Putting the Anthropocene in Context: Global Catastrophes in Deep Time
The Anthropocene Reading Group and The Environmental Humanities present a lecture with journalist Peter Brannen.
"Brannen is a companionable guide, as good at breathing life into the fossilized prose of scientific papers as he is at conjuring the Ordovician reign of the nautiloids." - The New York Times Book Review
"Brannen offers an important education, making an argument for how better understanding what's happened can help us determine how to move forward." - Boston Globe
Peter Brannen is an award-winning science journalist whose work has appeared in The New York Times, The Atlantic, Wired, The Washington Post, Slate and The Boston Globe, among other publications. His first book, The Ends of the World: Volcanic apocalypses, lethal oceans, and our quest to understand earth's past mass extinctions (Ecco 2017) is an examination of each of the planet's five previous "dead ends" and their causes. Brannen's exploration of deep time and the history of carbon dioxide-driven climate change offers a glipse of what is to come.

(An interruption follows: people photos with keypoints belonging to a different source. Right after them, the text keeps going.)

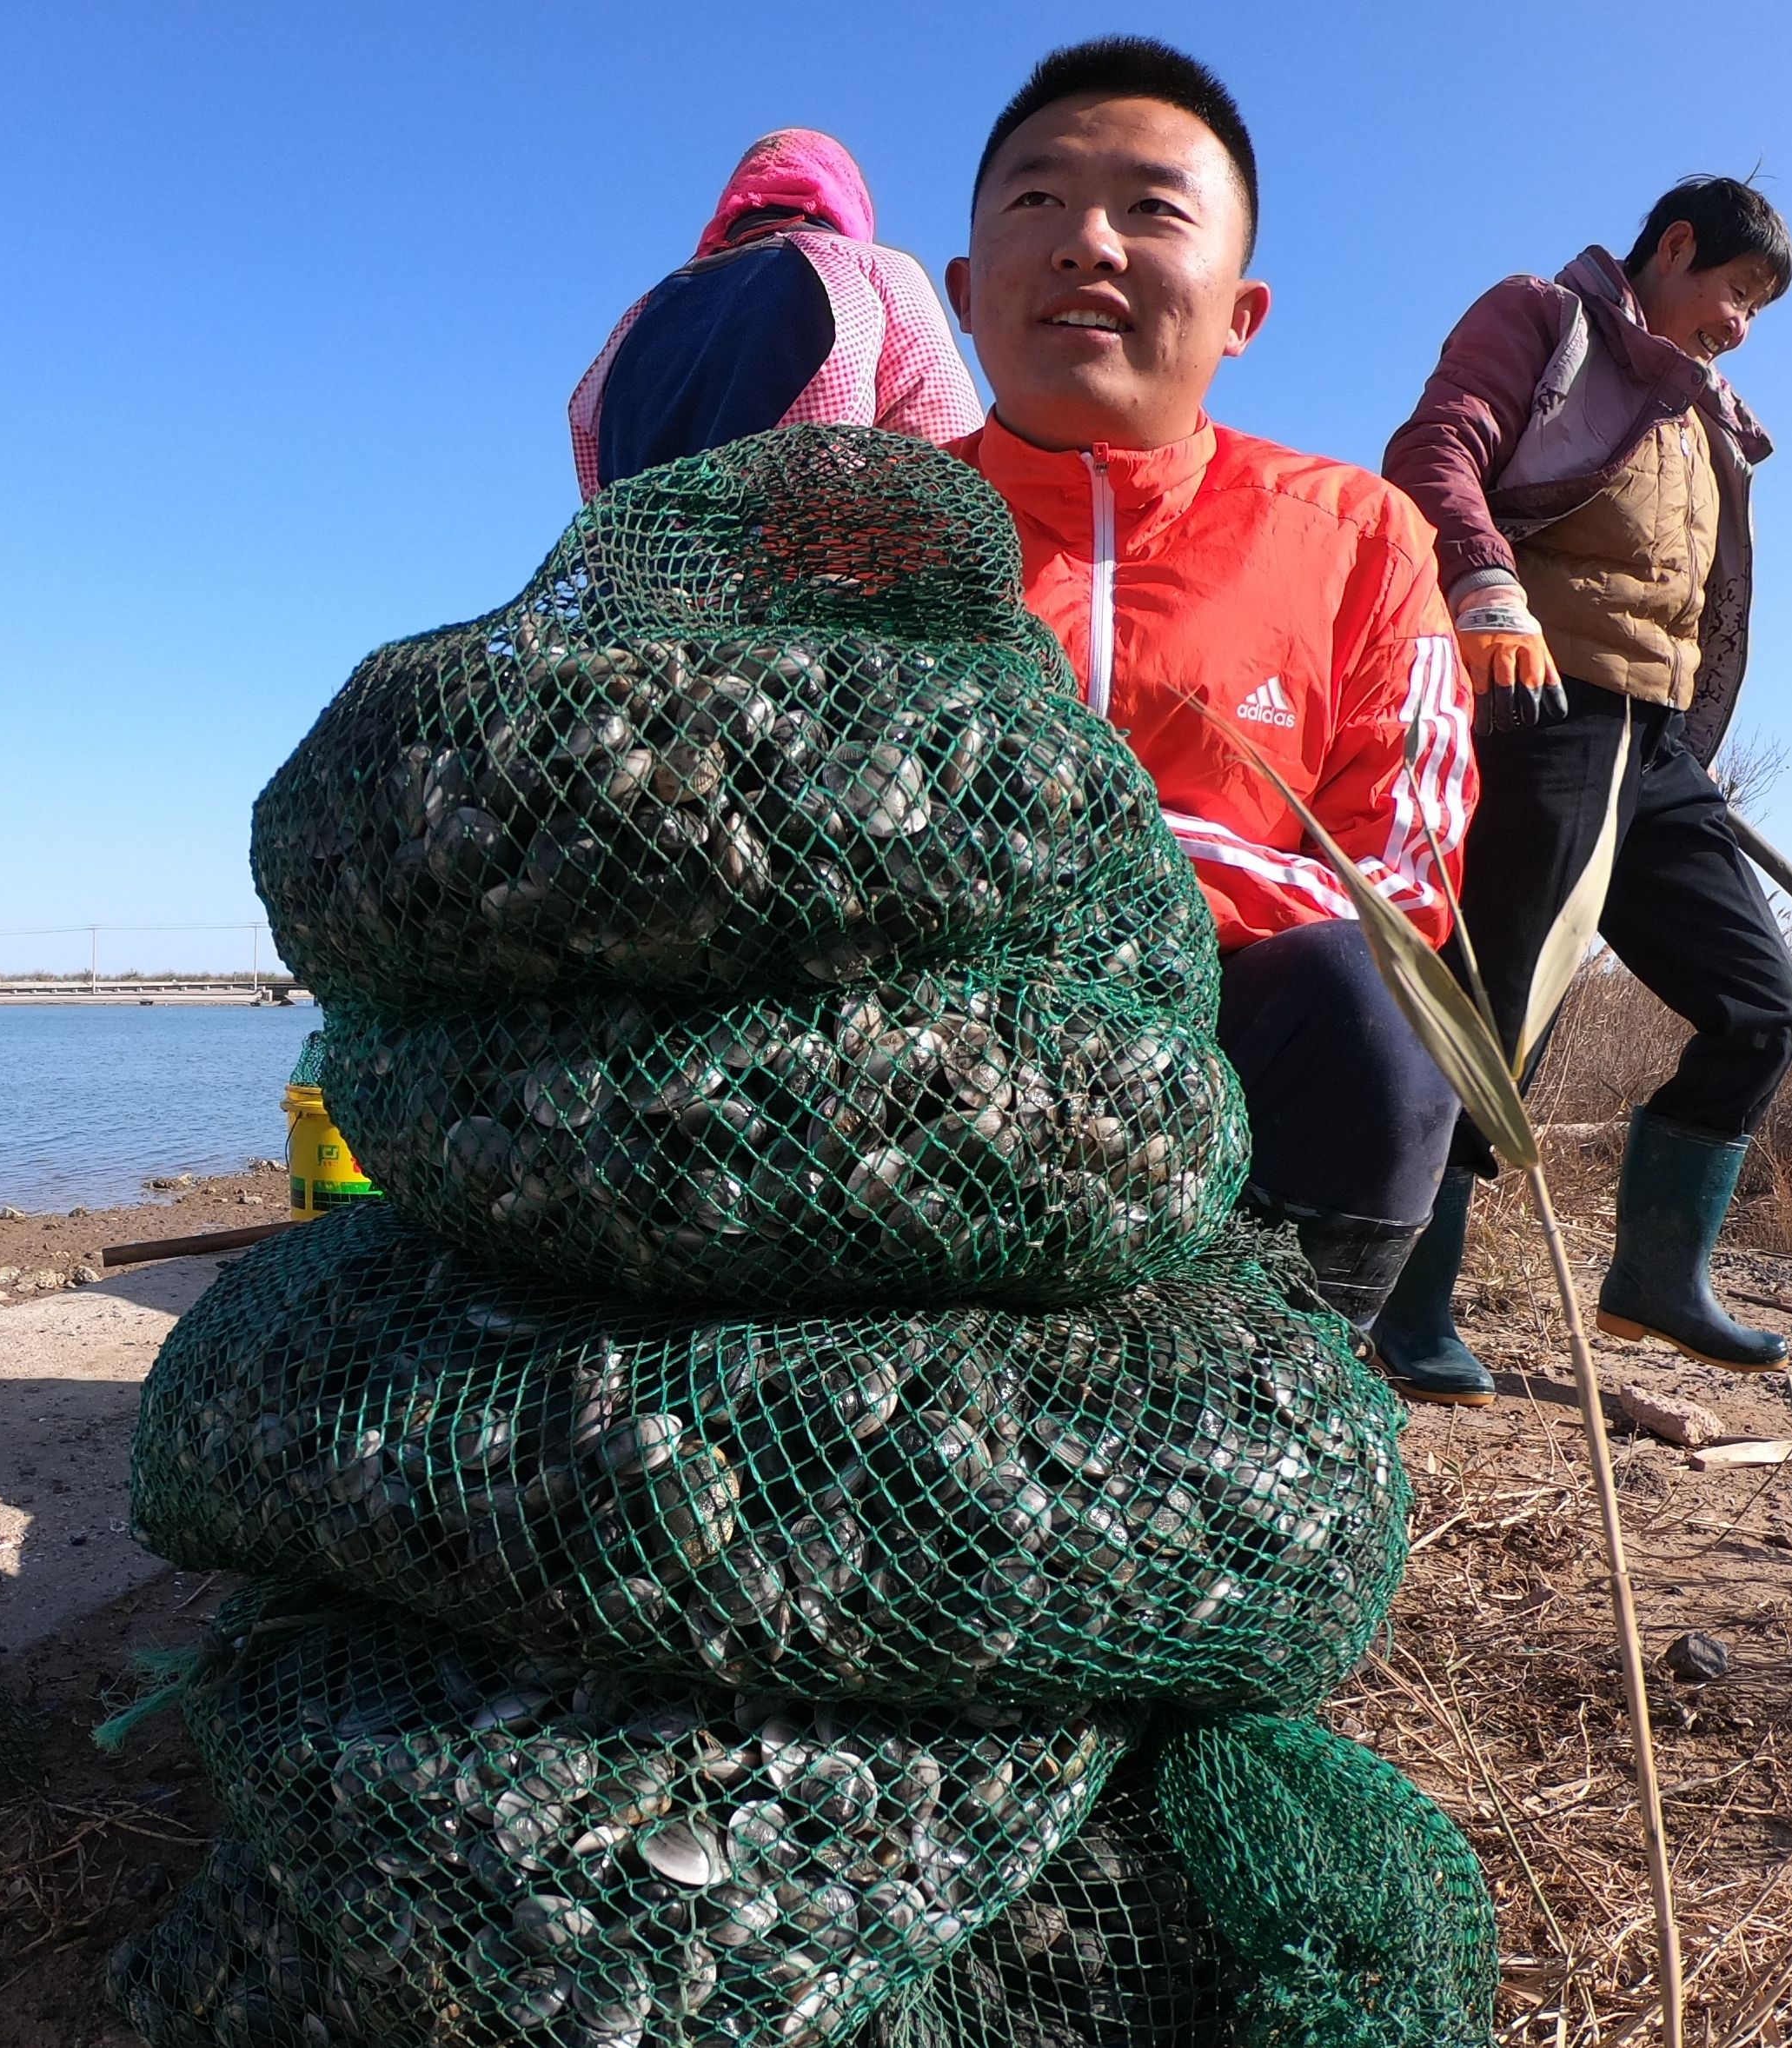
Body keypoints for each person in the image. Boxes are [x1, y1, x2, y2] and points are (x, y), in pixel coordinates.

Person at [940, 37, 1483, 1397]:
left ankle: (1252, 1430)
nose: (1087, 245)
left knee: (1381, 1018)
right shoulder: (856, 535)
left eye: (1151, 209)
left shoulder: (1362, 537)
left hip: (1227, 1073)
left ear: (1241, 313)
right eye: (1037, 202)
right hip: (912, 1056)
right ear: (960, 293)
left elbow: (1397, 894)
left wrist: (1089, 877)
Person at [1377, 177, 1792, 1382]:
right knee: (1495, 1015)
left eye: (1759, 309)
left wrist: (1682, 735)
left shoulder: (1705, 415)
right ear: (1673, 248)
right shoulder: (1542, 319)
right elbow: (1434, 448)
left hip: (1658, 748)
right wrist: (1481, 580)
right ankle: (1401, 1309)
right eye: (1737, 291)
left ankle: (1656, 1280)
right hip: (1545, 712)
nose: (1742, 323)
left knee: (1760, 1004)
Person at [568, 129, 982, 499]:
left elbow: (593, 468)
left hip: (648, 577)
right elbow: (942, 451)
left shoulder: (640, 315)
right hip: (810, 569)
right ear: (845, 200)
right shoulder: (874, 269)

Peter Brannen will present his lecture, "Putting the Anthropocene in Context: Global Catastrophes in Deep Time", Thursday, February 13th, 2020 from 5:00-6:30pm in the Kreindler Conference Room, Haldeman 041.
This event is sponsored by the Office of the Associate Dean for the Arts and Humanities and by the Leslie Center for the Humanities.
This lecture is free and open to the public.